Yawn. That sounds almost as boring as debating the constitution – earnest people saying earnest things to each other. What can a “compact” with the voluntary sector say to a pocketbook public?
At one level his initiative similar to Monday’s abolition of sirs and dames and pardons for soldiers murdered by British officers in the first world war. That is, it is iconic – a load of nice words.
Changing the way things are done takes time – years can elapse between the cabinet-room policy decision and a changed outcome at ground level. In the meantime icons provide a visual facade.
In the end, however, a government cannot live by icons alone, any more than a priesthood can. It will be judged by what it does.
For the Labour party the biggest question is how it reconfigures the welfare state so that it can deliver social democratic-style services and security within the budgeting constraints imposed by membership of a globalised economy.
One way Labour has identified is to ditch the notion that politicians and bureaucrats at the centre have all the answers.
This may sound odd, given Annette King’s and Trevor Mallard’s hellbent recentralisation of health and education, reabsorbing the Health Funding Authority into the Health Ministry and abolishing schools bulk funding. The previous regime contemplated a wider range of local health delivery mechanisms and schooling.
Those recentralisations are partly due to the influence of the health and education unions on Labour and the Alliance. But in social welfare services, the picture is different. There professionals have been demanding flexibility.
And Mr Maharey wants to respond. Moreover, he has been reading books – a disturbing habit in a politician, in which, thankfully, few of our lot indulge. The books have been telling him old-style top-down state-centred social democracy has had at best dubious success. This is partly because the state in the twentieth century crowded out “civil society” – that part of social interaction, out of reach of the state and the market, where citizens do things with, to and for each other.
Mr Maharey wants civil society blooming again.
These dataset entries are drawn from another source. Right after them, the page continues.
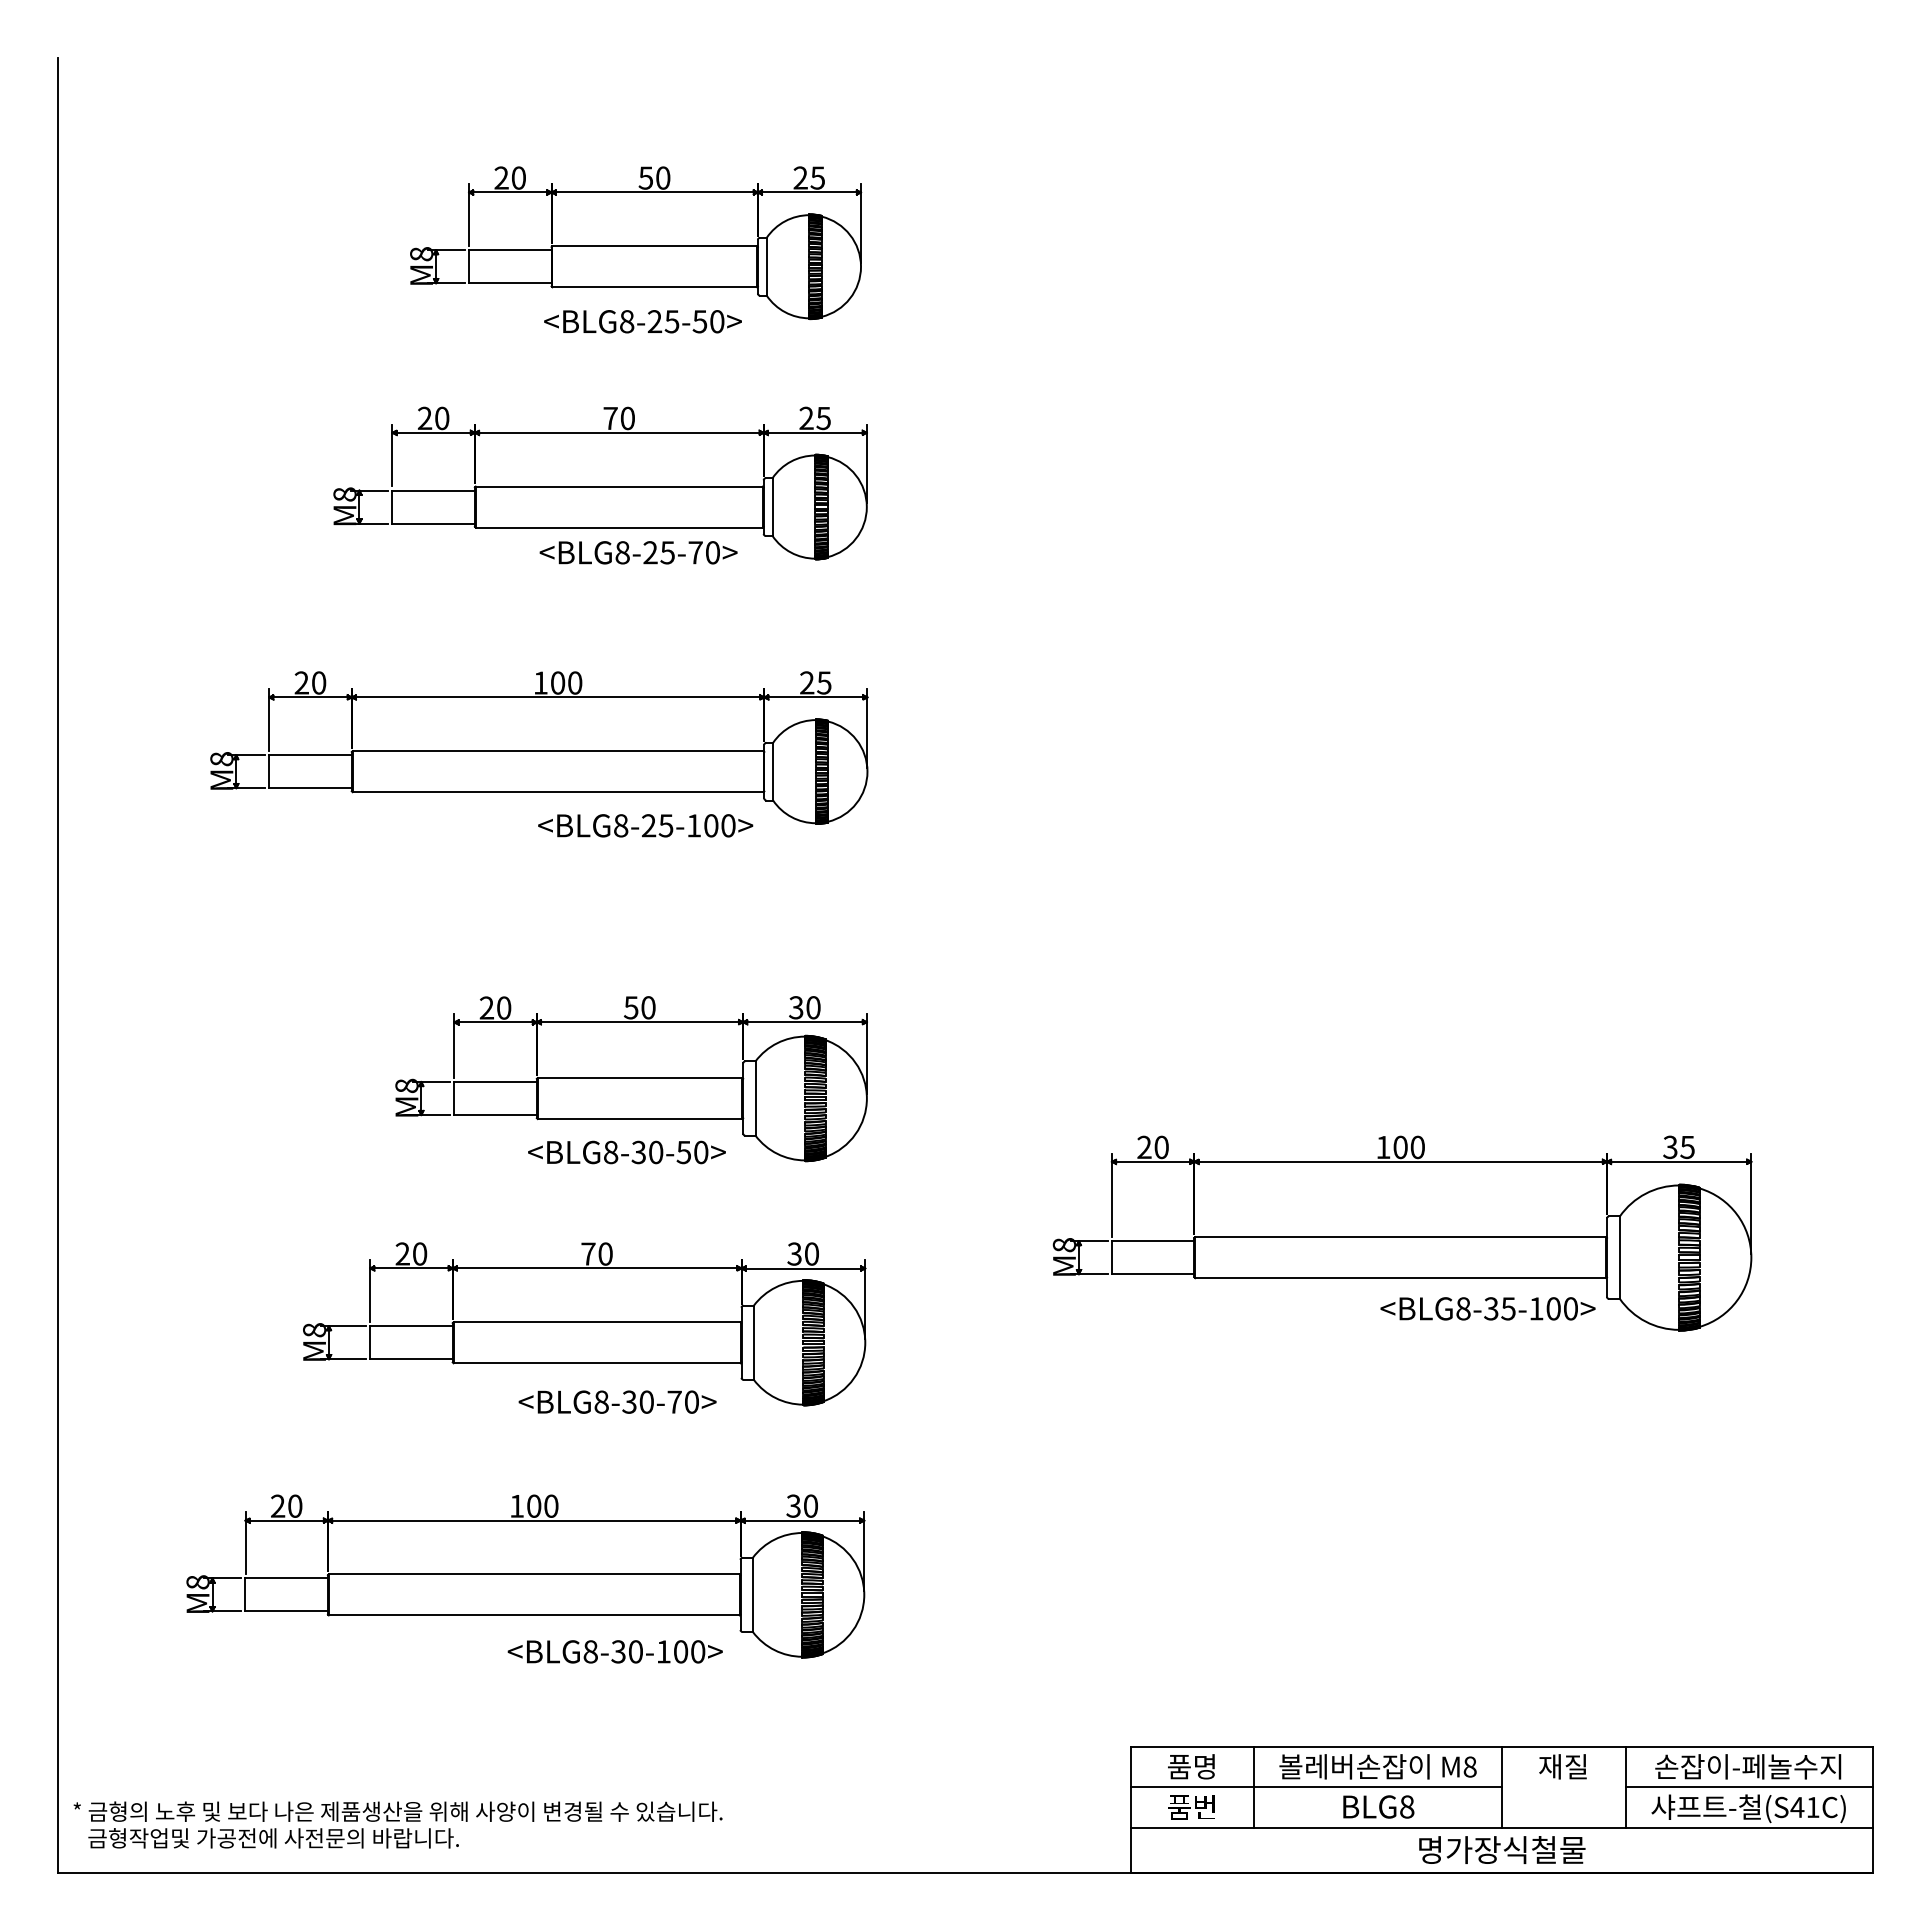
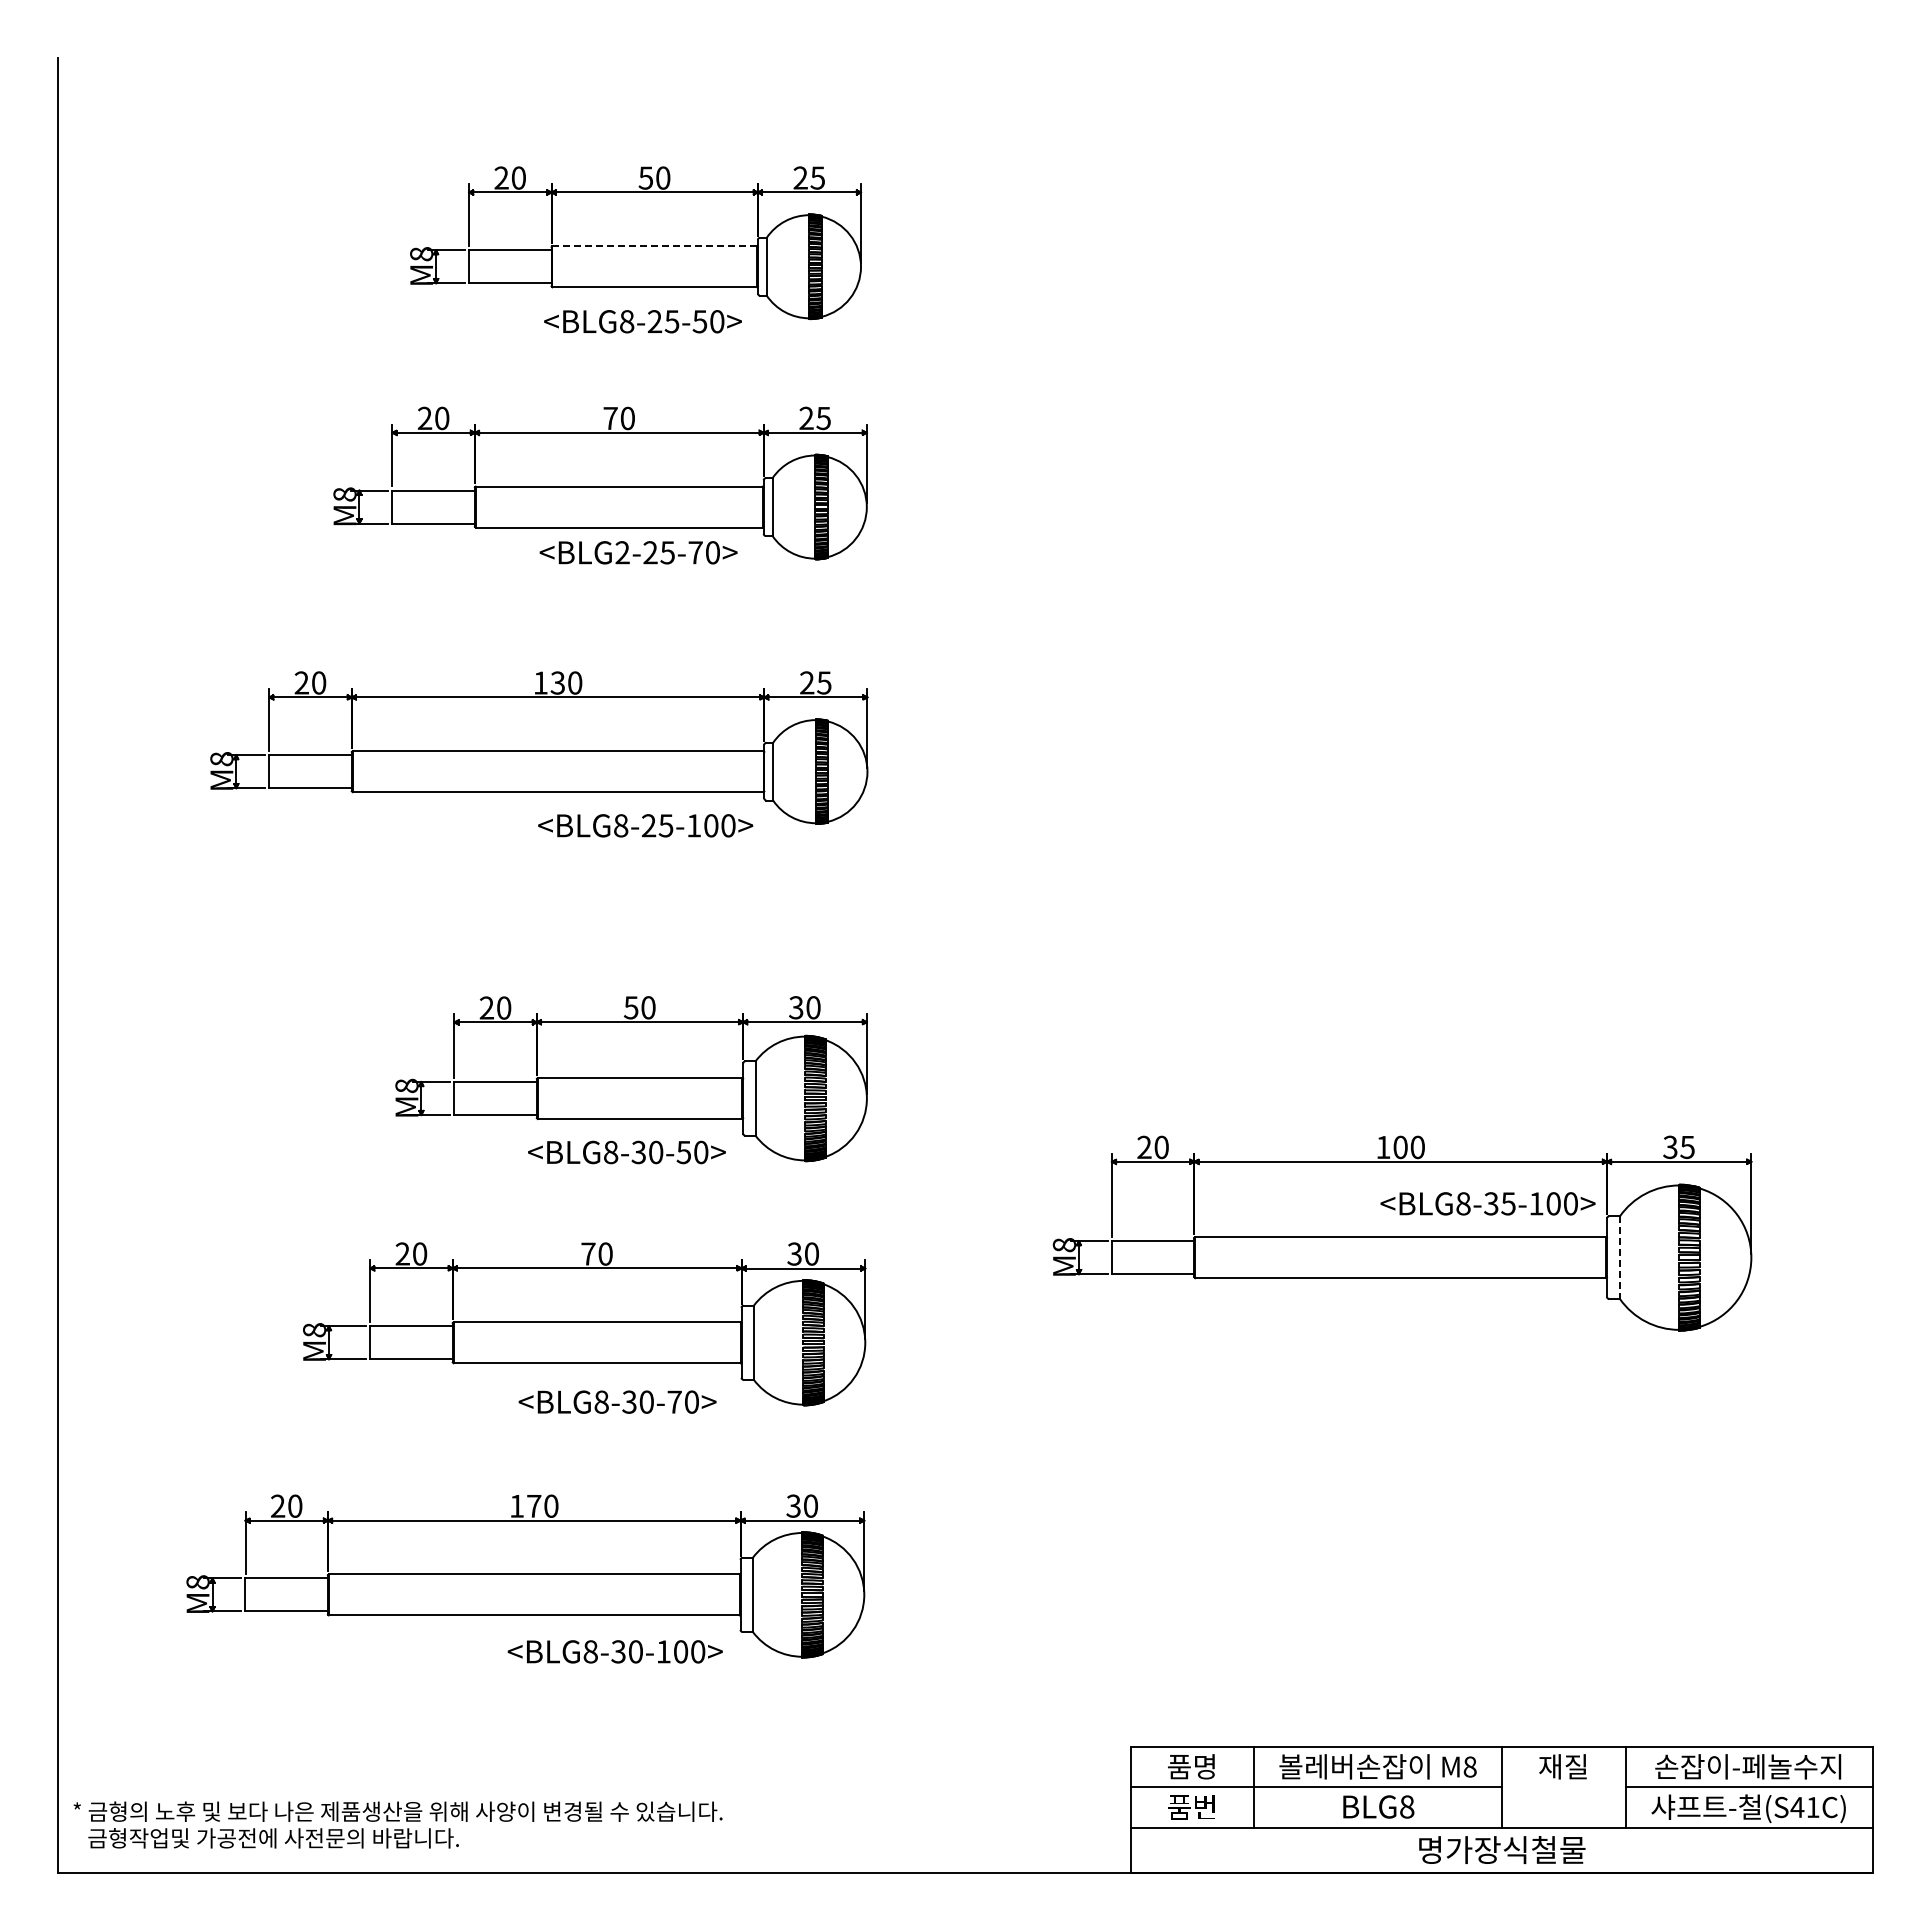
line at (655, 246): solid -> dashed
text at (622, 552): <BLG8-25-70> -> <BLG2-25-70>
text at (557, 682): 100 -> 130
line at (1619, 1258): solid -> dashed
text at (1487, 1308) position: (1487, 1308) -> (1487, 1203)
text at (534, 1505): 100 -> 170
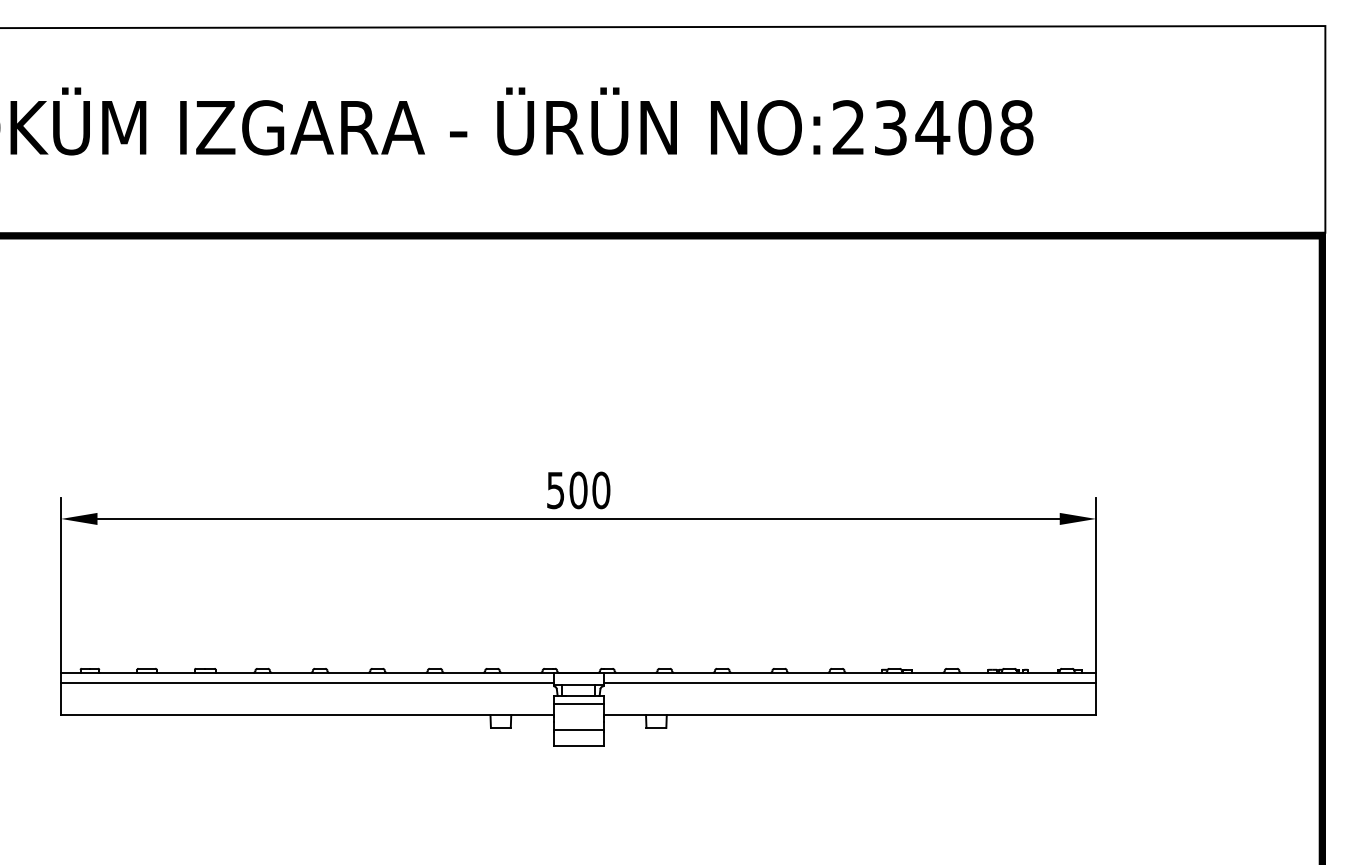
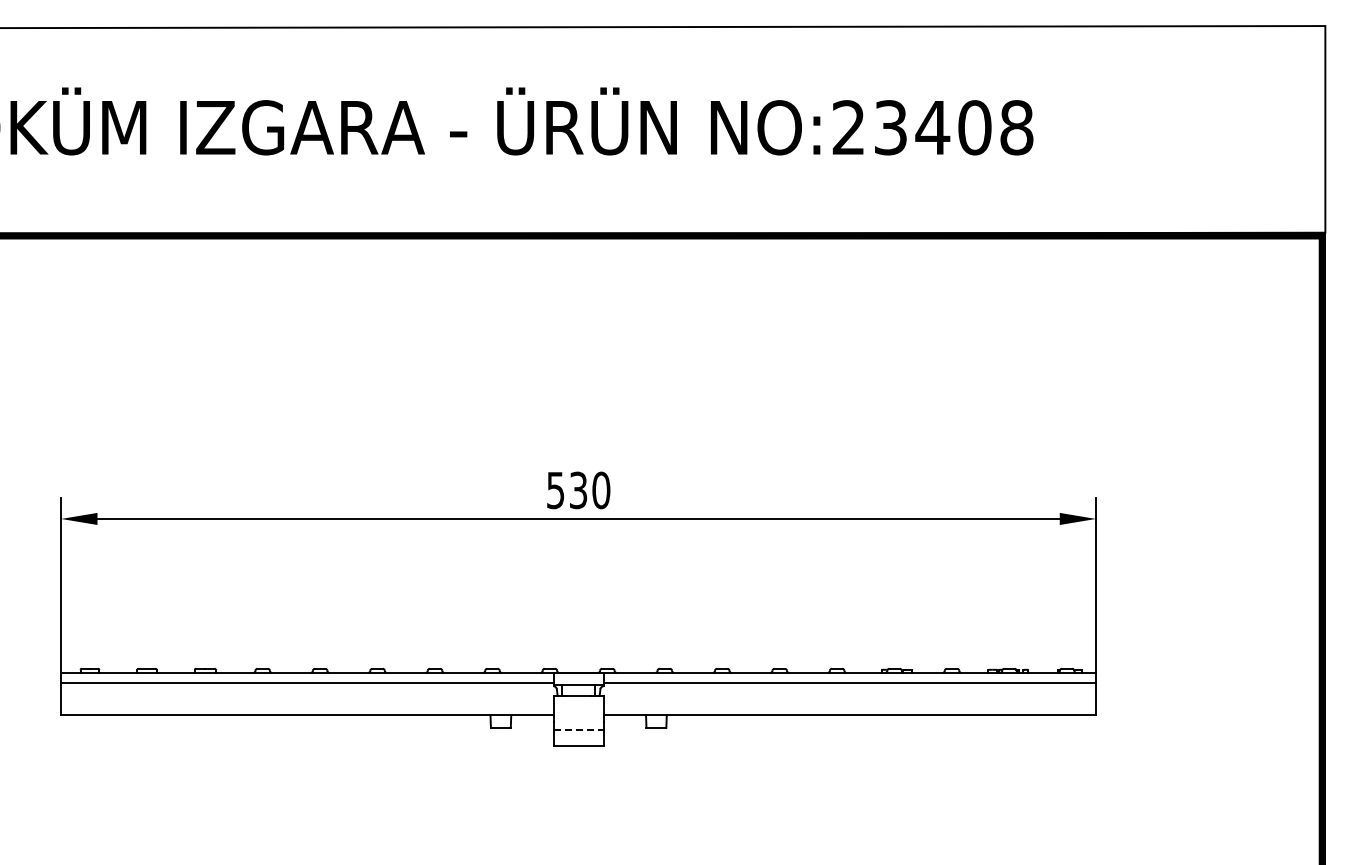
text at (578, 490): 500 -> 530
line at (578, 704): present -> none
line at (578, 729): solid -> dashed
Down there in the ruck are people who know their communities – their opportunities and problems – and have ideas. He wants those ideas put to work, rebuilding social democracy at ground level. The state will support, with money and organisational advice, but not dictate. Local government will have a role, too.
Mr Maharey has in mind a three-layered scheme borrowed from Canada: a set of high-level principles (he will next week name the person to lead the consultation to develop this); broad-based agreements with individual sectors (ranging through health, foreign aid, social services and education) establishing codes of practice; and new arrangements with individual organisations.
He wants to replace the contracting system in vogue since the late 1980s, which he thinks has turned voluntary agencies into lackeys unimaginatively performing narrow tasks, with “relationships” that aim at more general outcomes and give voluntary agencies more operational latitude – in other words, a sort of bulk funding.
This has obvious implications for the Public Finance Act, which requires accountability for narrowly defined “outputs” and which therefore, he freely argues, will need changing to realise his scheme. His agreements will, besides covering compliance costs, funding arrangements, the law, policy implementation and consultation, also address seek new forms of accountability.
Mr Maharey calls his initiative a “sea change”. He contemplates failures as part of finding what works – and these will at times be politically embarrassing, especially if money goes awol or outcomes are worse, not better.
This “sea change” is not about to break over our heads next week. It will be almost imperceptibly tidal, spread over years. It might work. Or it might fall foul of a Prime Minister tough on budgeting and intolerant of failure. Between books and the ballot box there is a long march.